When she entered the business world, she quickly became the “go to” person for others, no matter which role she took. Her caring, mindful, and selfless approach made her many friends and brought her into highly responsible roles. However, as the complexity of her work increased, she over-extended herself, working extreme hours and going beyond her limits. She also realized that while making everyone else happy, she lost herself.

When her team had to face an important transformation, many employees reacted with resistance. And in trying to make everyone happy, she found herself unable to put her foot down and provide a clear direction to her team.

She realized it was time for her to change her approach. She needed to get frank with her team. She explained that the transformation was taking place, why it was happening and what was expected of them. She sought feedback and actively invited contribution, but her stance was strong. To be able to do so, she had to confront her fear of damaging relationships, the fear of not being liked by others, the fear of not being useful. Turns out, her employees had needed that sort of clarity, and the transformation was well-received in the end.

This change was possible because this leader realized that she was never given the opportunity to develop her own autonomy. Her growth journey implied listening to her own needs, developing self-compassion, finding her voice, and learning to express herself in a clear and honest manner. She also learned to set boundaries and strive for balanced relationships. She had to grow her autonomy and learn not to be absorbed by others. Today, she is still a very caring and empathetic leader, but she is also able to state her position and set clear boundaries. This enabled her to achieve more balance in her life while improving her leadership impact.

Know thyself

A quote by Abraham Maslow says, “you cannot choose wisely for a life unless you dare to listen to yourself, your own self, at each moment of your life.”

If we want to grow to our full potential, we must look in the rearview mirror. We must reflect on our own growth journey with acceptance and compassion and recognize how our life experiences have shaped us. This process of deep introspection enables us to understand our autopilots and gain inner freedom and choice.

For those of us who tend to over-emphasize autonomy over attachment, growth implies letting go of our strong need for control and achievement. It often means confronting the fear of not being successful, respected, recognized. It implies recognizing that we are good enough. This process of letting go enables us to step back from needing to protect our ego and lead from a place of authenticity. It enables us to let go of the need to defend and position ourselves and instead connect to our deeper self. Letting go of our own need for control also opens us up to listen and truly take in the needs of others.

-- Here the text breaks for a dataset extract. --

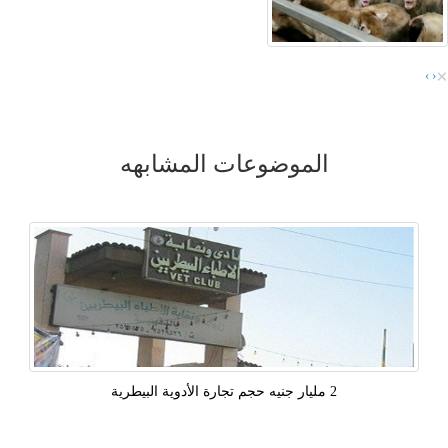
×
›
‹
الموضوعات المشابهه
2 مليار جنيه حجم تجارة الأدوية البيطرية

When we realize that we over-emphasize attachment over autonomy, we need to face up to the fact that we are neglecting our own needs, always trying to meet others’ expectations, putting others first. Growth implies developing compassion, caring, and nurturing for ourselves, embracing our own needs, and expressing ourselves with full authenticity. We need to stop walking on eggshells and let go of the fear of damaging relationships or making others unhappy. Sharing openly what we truly believe in enables us to build honest and balanced relationships.

Life is a never-ending growth journey that challenges us to balance our two fundamental human needs: the need to be deeply connected to others and the need to develop our authentic selves. In times when we notice that we are either not being ourselves or that we are disconnecting from others, we are challenged to reflect and re-balance consciously.